/---

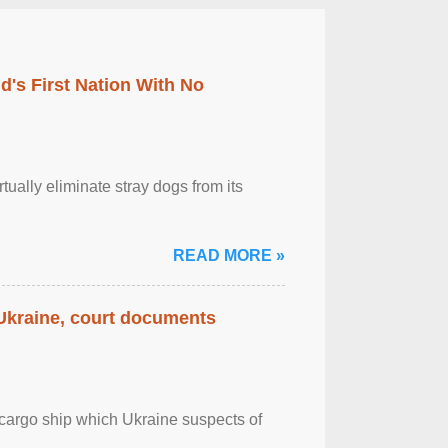
's First Nation With No
tually eliminate stray dogs from its
READ MORE »
 Ukraine, court documents
cargo ship which Ukraine suspects of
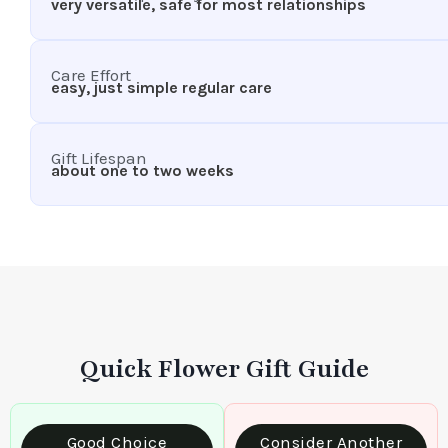
very versatile, safe for most relationships
Care Effort
easy, just simple regular care
Gift Lifespan
about one to two weeks
Quick Flower Gift Guide
Good Choice
Consider Another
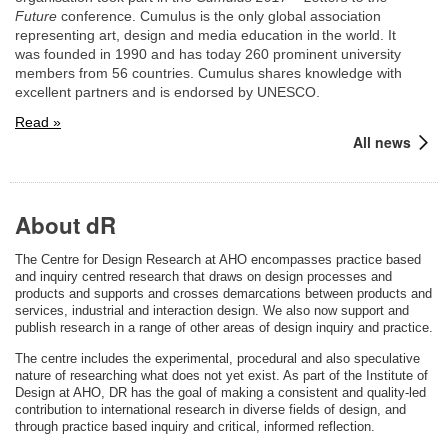
Future
conference. Cumulus is the only global association
representing art, design and media education in the world. It
was founded in 1990 and has today 260 prominent university
members from 56 countries. Cumulus shares knowledge with
excellent partners and is endorsed by UNESCO.
Read »
All news
About dR
The Centre for Design Research at AHO encompasses practice based
and inquiry centred research that draws on design processes and
products and supports and crosses demarcations between products and
services, industrial and interaction design. We also now support and
publish research in a range of other areas of design inquiry and practice.
The centre includes the experimental, procedural and also speculative
nature of researching what does not yet exist. As part of the Institute of
Design at AHO, DR has the goal of making a consistent and quality-led
contribution to international research in diverse fields of design, and
through practice based inquiry and critical, informed reflection.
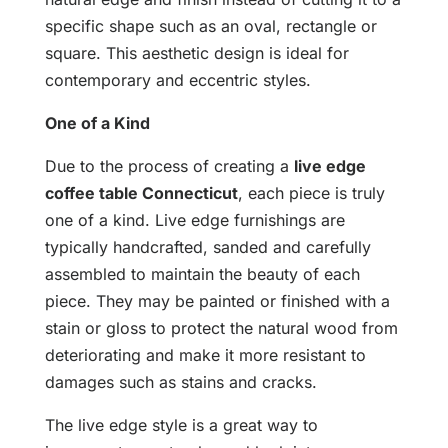
specific shape such as an oval, rectangle or
square. This aesthetic design is ideal for
contemporary and eccentric styles.
One of a Kind
Due to the process of creating a
live edge
coffee table Connecticut
, each piece is truly
one of a kind. Live edge furnishings are
typically handcrafted, sanded and carefully
assembled to maintain the beauty of each
piece. They may be painted or finished with a
stain or gloss to protect the natural wood from
deteriorating and make it more resistant to
damages such as stains and cracks.
The live edge style is a great way to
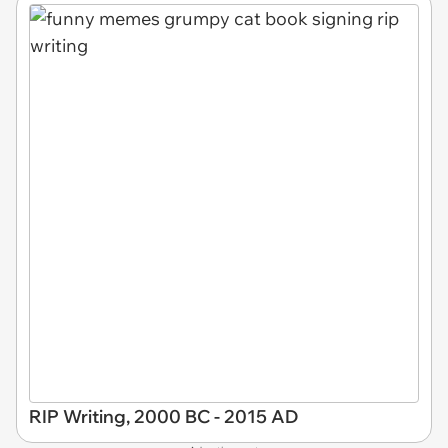
RIP Writing, 2000 BC - 2015 AD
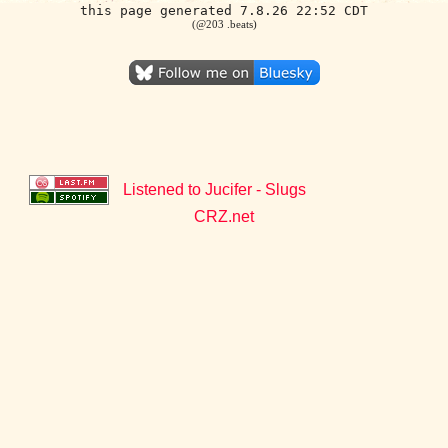
this page generated 7.8.26 22:52 CDT
(@203 .beats)
Listened to Jucifer - Slugs
CRZ.net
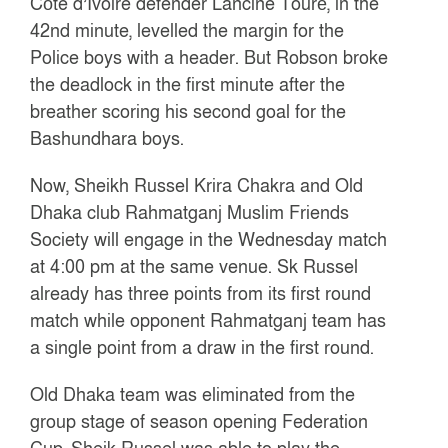
Côte d’Ivoire defender Lancine Touré, in the
42nd minute, levelled the margin for the
Police boys with a header. But Robson broke
the deadlock in the first minute after the
breather scoring his second goal for the
Bashundhara boys.
Now, Sheikh Russel Krira Chakra and Old
Dhaka club Rahmatganj Muslim Friends
Society will engage in the Wednesday match
at 4:00 pm at the same venue. Sk Russel
already has three points from its first round
match while opponent Rahmatganj team has
a single point from a draw in the first round.
Old Dhaka team was eliminated from the
group stage of season opening Federation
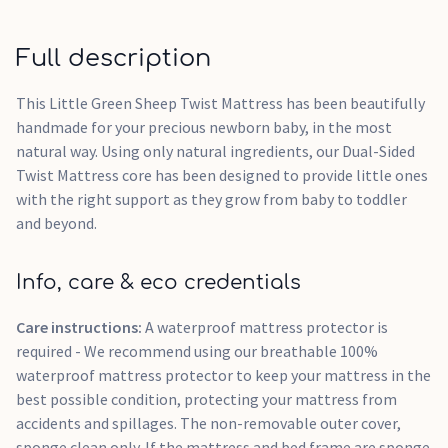
Full description
This Little Green Sheep Twist Mattress has been beautifully
handmade for your precious newborn baby, in the most
natural way. Using only natural ingredients, our Dual-Sided
Twist Mattress core has been designed to provide little ones
with the right support as they grow from baby to toddler
and beyond.
Info, care & eco credentials
Care instructions:
A waterproof mattress protector is
required - We recommend using our breathable 100%
waterproof mattress protector to keep your mattress in the
best possible condition, protecting your mattress from
accidents and spillages. The non-removable outer cover,
sponge clean only. If the mattress and bed frame are sponge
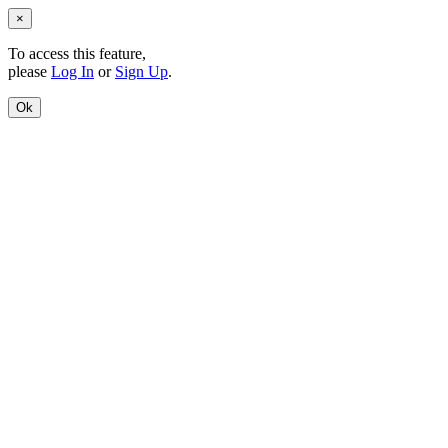
×
To access this feature,
please
Log In
or
Sign Up
.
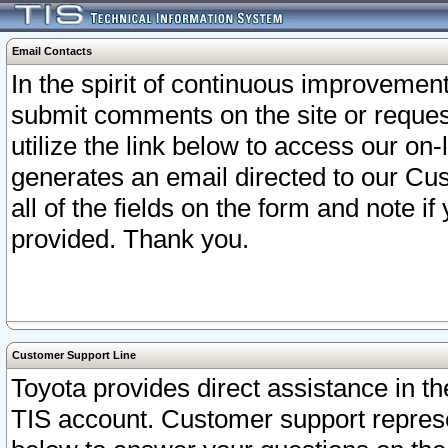
Email Contacts
In the spirit of continuous improveme
submit comments on the site or request
utilize the link below to access our o
generates an email directed to our Cu
all of the fields on the form and note i
provided. Thank you.
Customer Support Line
Toyota provides direct assistance in th
TIS account. Customer support represen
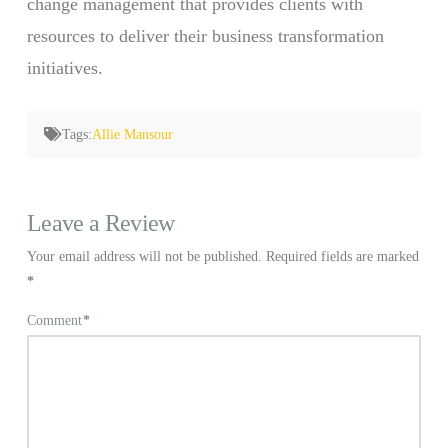
change management that provides clients with
resources to deliver their business transformation
initiatives.
Tags:
Allie Mansour
Leave a Review
Your email address will not be published.
Required fields are marked
*
Comment
*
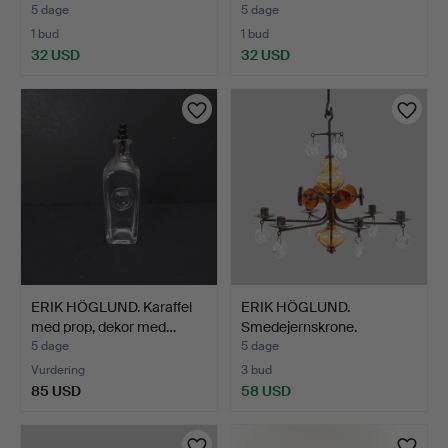
5 dage
5 dage
1 bud
1 bud
32 USD
32 USD
ERIK HÖGLUND. Karaffel
ERIK HÖGLUND.
med prop, dekor med…
Smedejernskrone.
5 dage
5 dage
Vurdering
3 bud
85 USD
58 USD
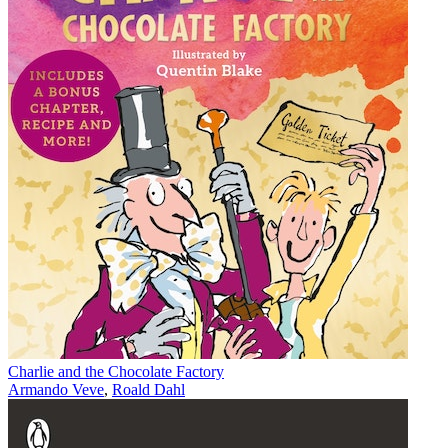
Charlie and the Chocolate Factory
Armando Veve
,
Roald Dahl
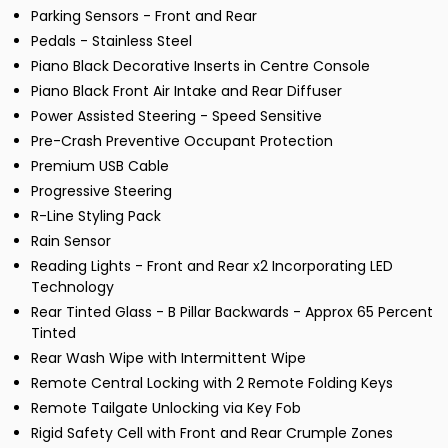
Parking Sensors - Front and Rear
Pedals - Stainless Steel
Piano Black Decorative Inserts in Centre Console
Piano Black Front Air Intake and Rear Diffuser
Power Assisted Steering - Speed Sensitive
Pre-Crash Preventive Occupant Protection
Premium USB Cable
Progressive Steering
R-Line Styling Pack
Rain Sensor
Reading Lights - Front and Rear x2 Incorporating LED
Technology
Rear Tinted Glass - B Pillar Backwards - Approx 65 Percent
Tinted
Rear Wash Wipe with Intermittent Wipe
Remote Central Locking with 2 Remote Folding Keys
Remote Tailgate Unlocking via Key Fob
Rigid Safety Cell with Front and Rear Crumple Zones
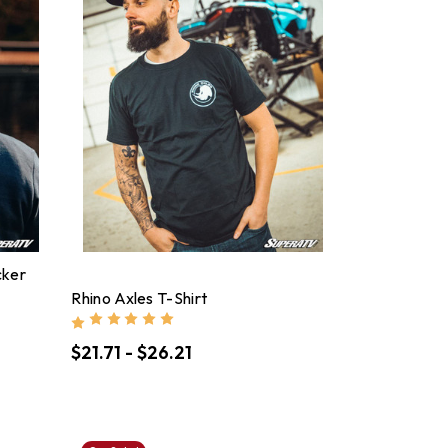
cker
Rhino Axles T-Shirt
$21.71 - $26.21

\---

Copy every line of the entries above in which "Twist" occurs.

## Response area
This Little Green Sheep Twist Mattress has been beautifully
Twist Mattress core has been designed to provide little ones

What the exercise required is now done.